Buying a New Apartment
There are inherent risks in investing in an apartment today – more so than ever before. Brisbane, Melbourne and Sydney’s skylines have all been dominated by cranes in recent years as literally tens of thousands of apartments are built. Unless you are investing in a post war block of units, most apartments are newish, with many built for immediate market impact rather than for longevity.
The sheer speed of construction is testament to that. Some apartment complexes can deliver less than 10 years of solid value to their owners, before they turn into money pits, as shoddy workmanship and hasty construction start to reveal themselves. In addition, the resale potential alone of apartments in many of Australia’s cities is a lottery at best, with so much competition to contend with.
Buying Land is Important
The investment potential of the property you choose is an important part of the equation and your choice here will really be influenced by what your long-term property investment goals are. In the case of an apartment, the bulk of the growth potential may be in the building itself, rather than the small piece of land it sits on. When purchasing a house, the land itself becomes the greater part of the asset in many cases, however so much more can be done with the property that improves your capital growth options as well.
Body Corporate & Ongoing Strata Fees
Buying an apartment comes with ongoing overhead costs such as body corporate fees, strata title rates and being responsible for repairs and maintenance to the general apartment block exterior, common access areas, security and administration. It is important you ask for the body corporate fee structure and include these costs into your budgeting model.

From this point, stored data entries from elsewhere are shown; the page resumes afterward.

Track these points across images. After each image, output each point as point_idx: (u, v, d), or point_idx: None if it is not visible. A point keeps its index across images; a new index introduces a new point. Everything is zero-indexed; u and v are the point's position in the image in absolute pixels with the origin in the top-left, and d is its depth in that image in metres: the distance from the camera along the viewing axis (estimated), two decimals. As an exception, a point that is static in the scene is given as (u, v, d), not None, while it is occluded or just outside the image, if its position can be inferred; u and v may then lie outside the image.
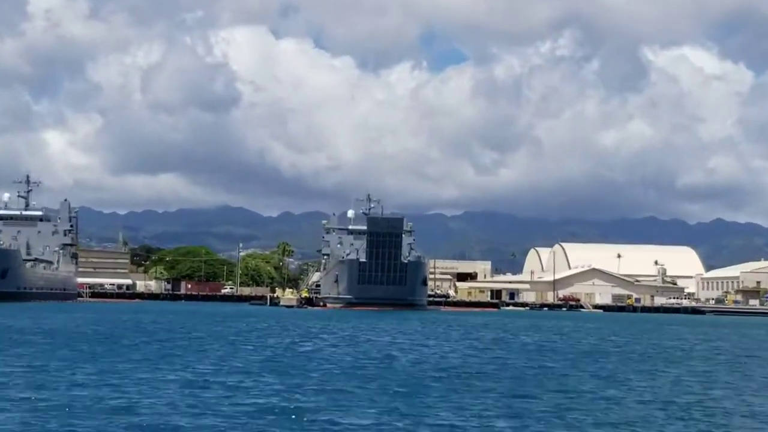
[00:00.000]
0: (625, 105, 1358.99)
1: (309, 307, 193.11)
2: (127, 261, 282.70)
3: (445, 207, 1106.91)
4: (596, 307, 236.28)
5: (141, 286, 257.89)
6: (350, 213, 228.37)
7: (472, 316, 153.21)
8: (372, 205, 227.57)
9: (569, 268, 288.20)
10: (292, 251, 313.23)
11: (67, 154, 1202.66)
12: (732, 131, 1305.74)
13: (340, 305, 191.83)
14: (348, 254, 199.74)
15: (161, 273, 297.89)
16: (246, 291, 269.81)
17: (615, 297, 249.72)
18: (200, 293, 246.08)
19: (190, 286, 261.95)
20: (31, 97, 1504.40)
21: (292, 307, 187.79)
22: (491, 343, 72.62)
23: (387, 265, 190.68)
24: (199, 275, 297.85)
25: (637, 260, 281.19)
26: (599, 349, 68.15)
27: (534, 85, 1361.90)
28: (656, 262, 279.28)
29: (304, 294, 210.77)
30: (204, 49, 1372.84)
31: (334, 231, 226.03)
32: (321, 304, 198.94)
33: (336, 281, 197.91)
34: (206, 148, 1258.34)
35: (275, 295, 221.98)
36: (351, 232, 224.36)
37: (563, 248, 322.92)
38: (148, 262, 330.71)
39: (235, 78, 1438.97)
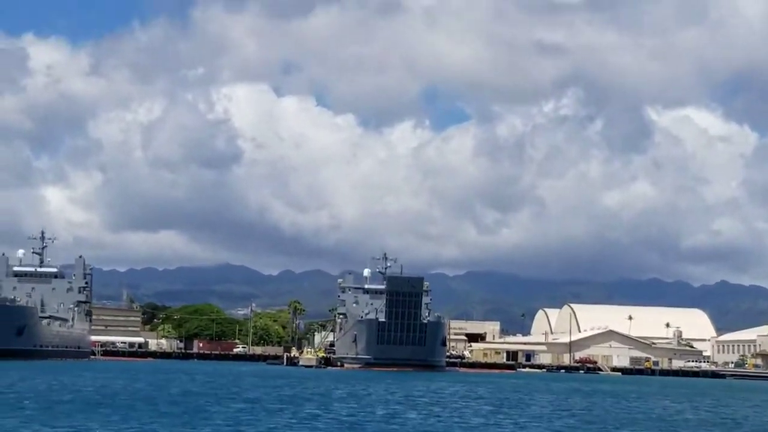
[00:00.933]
0: (629, 165, 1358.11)
1: (328, 368, 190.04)
2: (138, 319, 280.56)
3: (447, 267, 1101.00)
4: (614, 369, 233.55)
5: (153, 344, 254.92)
6: (366, 272, 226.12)
7: (514, 379, 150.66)
8: (388, 264, 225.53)
9: (579, 329, 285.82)
10: (303, 310, 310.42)
11: (66, 211, 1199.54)
12: (736, 193, 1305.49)
13: (359, 366, 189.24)
14: (367, 314, 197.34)
15: (169, 331, 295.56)
16: (258, 350, 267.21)
17: (633, 360, 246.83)
18: (212, 352, 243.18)
19: (201, 345, 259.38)
20: (31, 153, 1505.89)
21: (311, 367, 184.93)
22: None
23: (407, 325, 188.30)
24: (207, 334, 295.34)
25: (649, 322, 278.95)
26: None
27: (537, 144, 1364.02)
28: (668, 325, 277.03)
29: (321, 354, 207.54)
30: (205, 105, 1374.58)
31: (349, 290, 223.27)
32: (338, 364, 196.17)
33: (354, 341, 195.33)
34: (207, 206, 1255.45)
35: (292, 354, 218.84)
36: (367, 291, 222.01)
37: (572, 309, 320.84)
38: (155, 320, 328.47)
39: (236, 135, 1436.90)
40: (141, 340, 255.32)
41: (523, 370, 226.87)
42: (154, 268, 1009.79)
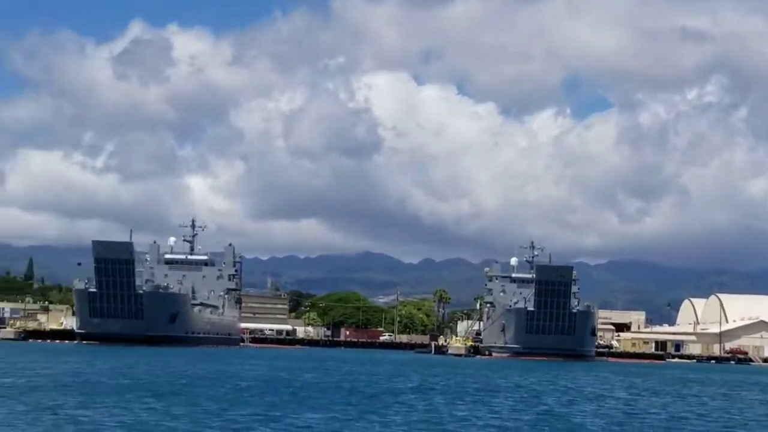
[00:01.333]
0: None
1: (477, 356, 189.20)
2: (285, 307, 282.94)
3: (588, 256, 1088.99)
4: (765, 360, 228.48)
5: (300, 332, 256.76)
6: (513, 261, 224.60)
7: (677, 370, 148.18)
8: (535, 253, 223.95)
9: (726, 319, 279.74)
10: (449, 299, 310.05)
11: (209, 200, 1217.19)
12: None
13: (507, 355, 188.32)
14: (516, 303, 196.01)
15: (314, 319, 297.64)
16: (403, 338, 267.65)
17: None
18: (359, 340, 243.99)
19: (348, 332, 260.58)
20: (175, 142, 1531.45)
21: (460, 355, 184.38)
22: None
23: (556, 315, 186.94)
24: (352, 322, 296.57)
25: None
26: None
27: (681, 132, 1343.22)
28: None
29: (469, 342, 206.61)
30: (346, 94, 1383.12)
31: (496, 279, 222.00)
32: (486, 353, 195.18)
33: (503, 330, 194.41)
34: (348, 194, 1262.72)
35: (439, 343, 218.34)
36: (514, 280, 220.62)
37: (719, 299, 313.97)
38: (300, 308, 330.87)
39: (376, 124, 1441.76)
40: (289, 327, 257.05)
41: (672, 360, 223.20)
42: (295, 256, 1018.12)
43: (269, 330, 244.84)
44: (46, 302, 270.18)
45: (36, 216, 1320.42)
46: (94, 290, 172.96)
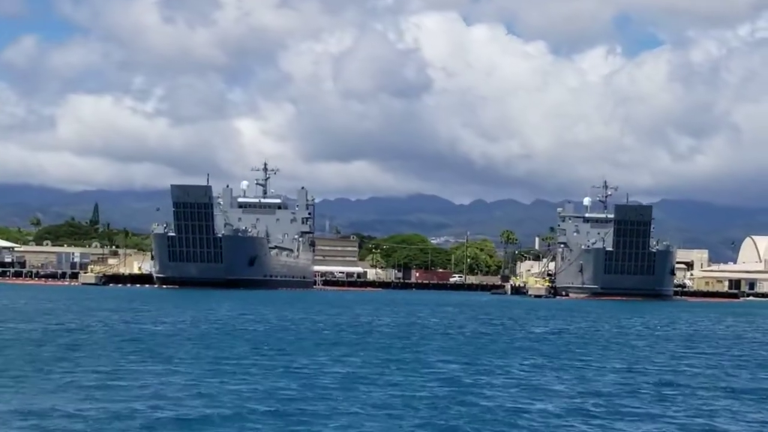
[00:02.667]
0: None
1: (557, 297, 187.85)
2: (355, 249, 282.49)
3: (640, 195, 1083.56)
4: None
5: (371, 274, 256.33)
6: (586, 201, 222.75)
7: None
8: (609, 193, 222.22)
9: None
10: (516, 240, 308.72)
11: (259, 143, 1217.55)
12: None
13: (585, 295, 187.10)
14: (593, 243, 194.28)
15: (378, 260, 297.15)
16: (471, 279, 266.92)
17: None
18: (430, 282, 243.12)
19: (418, 274, 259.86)
20: (225, 86, 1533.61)
21: (540, 296, 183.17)
22: None
23: (635, 255, 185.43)
24: (416, 263, 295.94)
25: None
26: None
27: (732, 68, 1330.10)
28: None
29: (547, 283, 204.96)
30: (395, 35, 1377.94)
31: (569, 219, 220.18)
32: (563, 293, 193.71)
33: (580, 270, 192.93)
34: (398, 136, 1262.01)
35: (516, 283, 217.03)
36: (587, 220, 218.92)
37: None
38: (362, 250, 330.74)
39: (426, 64, 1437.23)
40: (360, 270, 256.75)
41: (747, 299, 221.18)
42: (346, 199, 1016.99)
43: (339, 273, 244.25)
44: (114, 246, 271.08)
45: (87, 161, 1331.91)
46: (173, 234, 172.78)
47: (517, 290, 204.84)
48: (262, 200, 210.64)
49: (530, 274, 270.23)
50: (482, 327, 68.73)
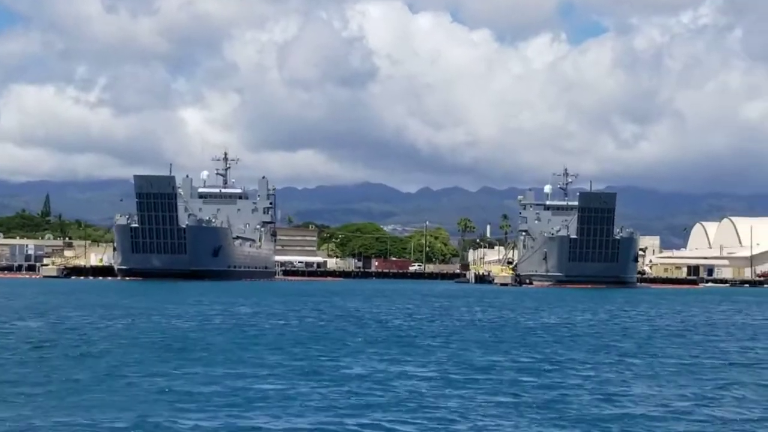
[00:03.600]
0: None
1: (522, 286, 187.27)
2: (314, 239, 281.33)
3: (585, 182, 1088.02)
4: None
5: (331, 263, 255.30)
6: (547, 188, 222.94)
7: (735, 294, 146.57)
8: (569, 180, 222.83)
9: (740, 243, 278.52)
10: (474, 227, 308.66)
11: (204, 132, 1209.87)
12: None
13: (549, 283, 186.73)
14: (558, 230, 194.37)
15: (333, 250, 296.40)
16: (430, 268, 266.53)
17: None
18: (390, 271, 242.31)
19: (377, 263, 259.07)
20: (169, 75, 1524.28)
21: (506, 285, 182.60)
22: None
23: (599, 242, 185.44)
24: (372, 252, 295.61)
25: None
26: None
27: (676, 55, 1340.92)
28: None
29: (511, 272, 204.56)
30: (340, 23, 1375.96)
31: (531, 207, 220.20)
32: (527, 281, 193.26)
33: (545, 258, 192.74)
34: (344, 124, 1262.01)
35: (480, 272, 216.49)
36: (548, 207, 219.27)
37: (733, 222, 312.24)
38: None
39: (371, 52, 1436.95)
40: (320, 259, 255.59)
41: (706, 285, 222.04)
42: (293, 188, 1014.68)
43: (298, 262, 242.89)
44: (68, 238, 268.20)
45: (30, 151, 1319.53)
46: (136, 225, 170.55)
47: (481, 279, 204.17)
48: (223, 190, 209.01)
49: (484, 262, 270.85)
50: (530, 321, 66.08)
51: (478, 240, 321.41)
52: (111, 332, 46.56)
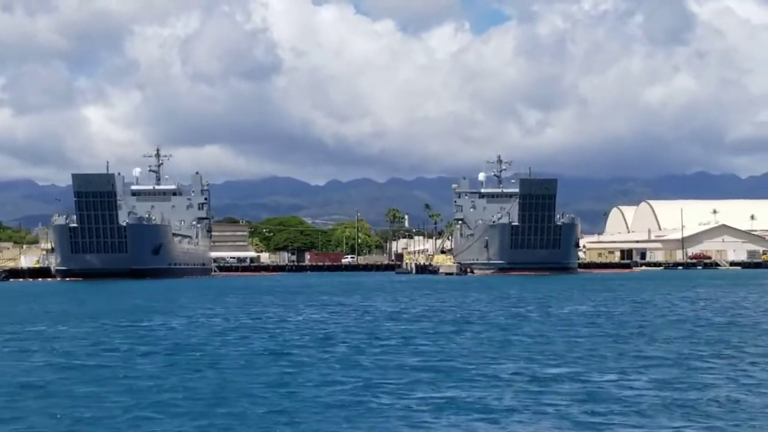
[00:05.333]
0: (671, 58, 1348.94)
1: (468, 274, 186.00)
2: (245, 234, 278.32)
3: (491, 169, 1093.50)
4: (732, 264, 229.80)
5: (264, 258, 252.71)
6: (481, 176, 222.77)
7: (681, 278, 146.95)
8: (503, 167, 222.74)
9: (659, 226, 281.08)
10: (402, 218, 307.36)
11: (107, 130, 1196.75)
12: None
13: (491, 271, 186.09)
14: (500, 218, 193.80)
15: (257, 244, 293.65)
16: (362, 260, 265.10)
17: (750, 253, 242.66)
18: (324, 264, 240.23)
19: (310, 257, 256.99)
20: (69, 73, 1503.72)
21: (451, 274, 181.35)
22: None
23: (541, 228, 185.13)
24: (297, 246, 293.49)
25: (734, 214, 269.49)
26: None
27: (578, 42, 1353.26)
28: (752, 217, 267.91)
29: (451, 260, 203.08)
30: (243, 16, 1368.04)
31: (466, 195, 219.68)
32: (469, 270, 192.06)
33: (486, 246, 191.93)
34: (249, 118, 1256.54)
35: (422, 262, 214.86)
36: (483, 195, 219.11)
37: (651, 206, 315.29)
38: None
39: (275, 45, 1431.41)
40: (253, 254, 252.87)
41: (639, 269, 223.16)
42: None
43: (231, 258, 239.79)
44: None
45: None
46: (75, 225, 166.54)
47: (423, 269, 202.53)
48: (157, 187, 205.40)
49: (417, 252, 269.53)
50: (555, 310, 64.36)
51: (404, 230, 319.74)
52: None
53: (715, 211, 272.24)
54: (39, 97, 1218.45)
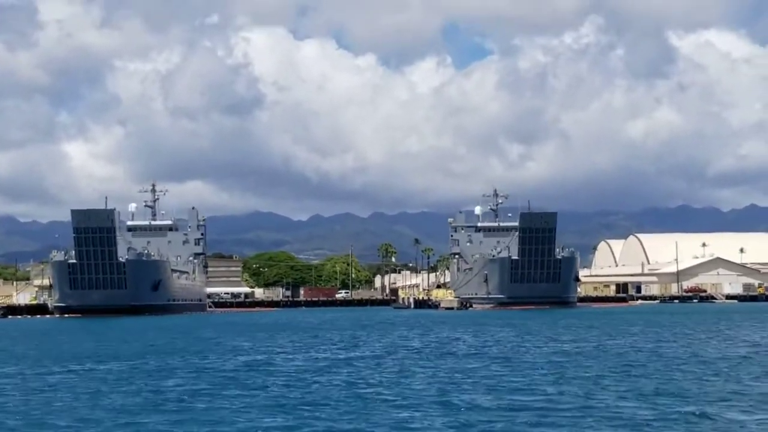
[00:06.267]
0: (652, 91, 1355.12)
1: (469, 309, 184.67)
2: (239, 269, 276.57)
3: (475, 203, 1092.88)
4: (728, 297, 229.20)
5: (258, 293, 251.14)
6: (477, 210, 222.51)
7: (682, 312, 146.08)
8: (500, 201, 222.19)
9: (647, 260, 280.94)
10: (395, 252, 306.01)
11: (89, 166, 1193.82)
12: (762, 115, 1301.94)
13: (490, 305, 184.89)
14: (499, 252, 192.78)
15: (247, 279, 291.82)
16: (357, 294, 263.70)
17: (745, 286, 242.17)
18: (319, 299, 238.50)
19: (303, 292, 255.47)
20: (51, 108, 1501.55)
21: (452, 309, 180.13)
22: None
23: (541, 262, 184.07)
24: (287, 281, 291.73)
25: (723, 247, 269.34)
26: None
27: (559, 75, 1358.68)
28: (742, 250, 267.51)
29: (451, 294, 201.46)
30: (224, 51, 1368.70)
31: (462, 229, 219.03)
32: (467, 305, 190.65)
33: (485, 281, 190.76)
34: (231, 154, 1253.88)
35: (420, 297, 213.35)
36: (479, 229, 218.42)
37: (639, 239, 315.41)
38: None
39: (256, 80, 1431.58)
40: (247, 290, 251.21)
41: (636, 303, 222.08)
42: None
43: (225, 293, 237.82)
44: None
45: None
46: (74, 261, 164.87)
47: (421, 304, 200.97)
48: (153, 222, 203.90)
49: (401, 287, 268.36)
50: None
51: (392, 265, 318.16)
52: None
53: (704, 244, 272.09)
54: (20, 132, 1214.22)
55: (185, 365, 48.81)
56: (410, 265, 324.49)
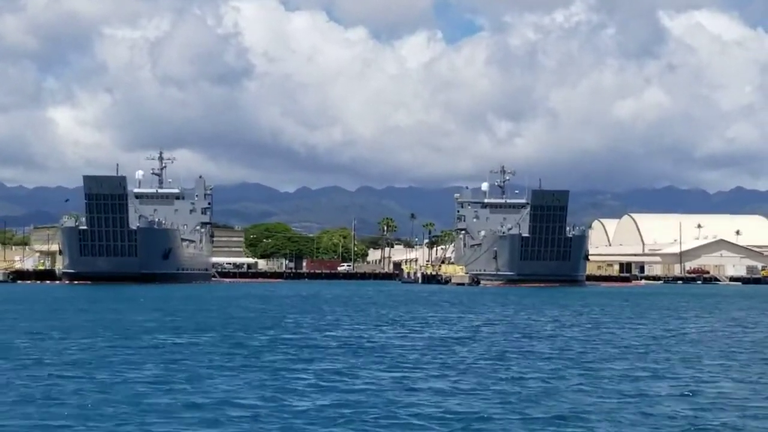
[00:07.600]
0: (642, 71, 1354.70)
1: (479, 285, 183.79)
2: (241, 239, 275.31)
3: (462, 180, 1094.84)
4: (732, 279, 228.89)
5: (261, 264, 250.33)
6: (484, 186, 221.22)
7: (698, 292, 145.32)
8: (507, 178, 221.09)
9: (642, 239, 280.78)
10: (396, 227, 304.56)
11: (75, 133, 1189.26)
12: (752, 98, 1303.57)
13: (500, 282, 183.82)
14: (510, 228, 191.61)
15: (245, 251, 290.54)
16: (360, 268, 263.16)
17: (749, 269, 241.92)
18: (322, 271, 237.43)
19: (305, 264, 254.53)
20: (38, 74, 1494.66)
21: (463, 284, 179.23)
22: None
23: (551, 240, 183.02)
24: (283, 253, 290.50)
25: (717, 229, 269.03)
26: None
27: (549, 53, 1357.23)
28: (738, 232, 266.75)
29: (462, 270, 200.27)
30: (214, 20, 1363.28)
31: (468, 205, 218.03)
32: (475, 281, 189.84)
33: (495, 257, 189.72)
34: (220, 124, 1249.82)
35: (429, 272, 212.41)
36: (486, 205, 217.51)
37: (633, 219, 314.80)
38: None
39: (246, 50, 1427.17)
40: (251, 260, 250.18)
41: (640, 282, 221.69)
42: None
43: (227, 263, 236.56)
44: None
45: None
46: (85, 228, 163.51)
47: (430, 278, 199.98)
48: (160, 190, 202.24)
49: (404, 261, 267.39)
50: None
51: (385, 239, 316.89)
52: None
53: (699, 226, 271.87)
54: (6, 98, 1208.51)
55: (302, 339, 46.67)
56: (403, 239, 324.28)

As mentioned previously, your borrowing capacity will dictate your choice of buying a house or an apartment, yet the most important consideration is looking for well priced property and the capacity to capitalize on your investment. A three-bedroom house in a regional area may end up being a much better opportunity for you to invest in, than a small inner-city apartment. Similarly, a spacious apartment a little out of the city may serve your plans better, compared with committing to a huge mortgage for a house that offers more space than you need.